Text-based hardware design files:
▬▬▬

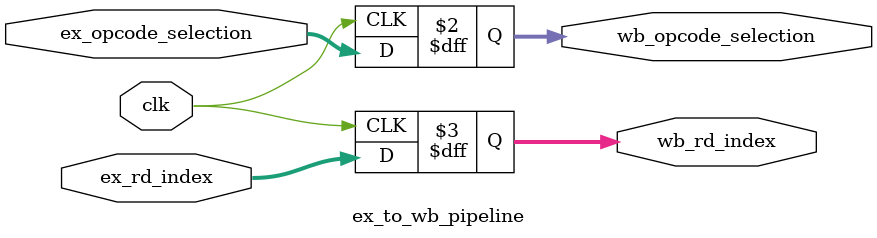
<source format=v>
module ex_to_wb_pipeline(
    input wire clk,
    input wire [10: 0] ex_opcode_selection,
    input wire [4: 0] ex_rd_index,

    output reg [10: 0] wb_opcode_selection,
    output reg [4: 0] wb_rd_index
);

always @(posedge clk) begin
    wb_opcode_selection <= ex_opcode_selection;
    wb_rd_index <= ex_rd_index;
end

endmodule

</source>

▬▬▬

> **What you will do**:
Repeat each entry exactly as given; no pictures belong in the copy.

> **Exercise answer**:
<source format=v>
module ex_to_wb_pipeline(
    input wire clk,
    input wire [10: 0] ex_opcode_selection,
    input wire [4: 0] ex_rd_index,

    output reg [10: 0] wb_opcode_selection,
    output reg [4: 0] wb_rd_index
);

always @(posedge clk) begin
    wb_opcode_selection <= ex_opcode_selection;
    wb_rd_index <= ex_rd_index;
end

endmodule

</source>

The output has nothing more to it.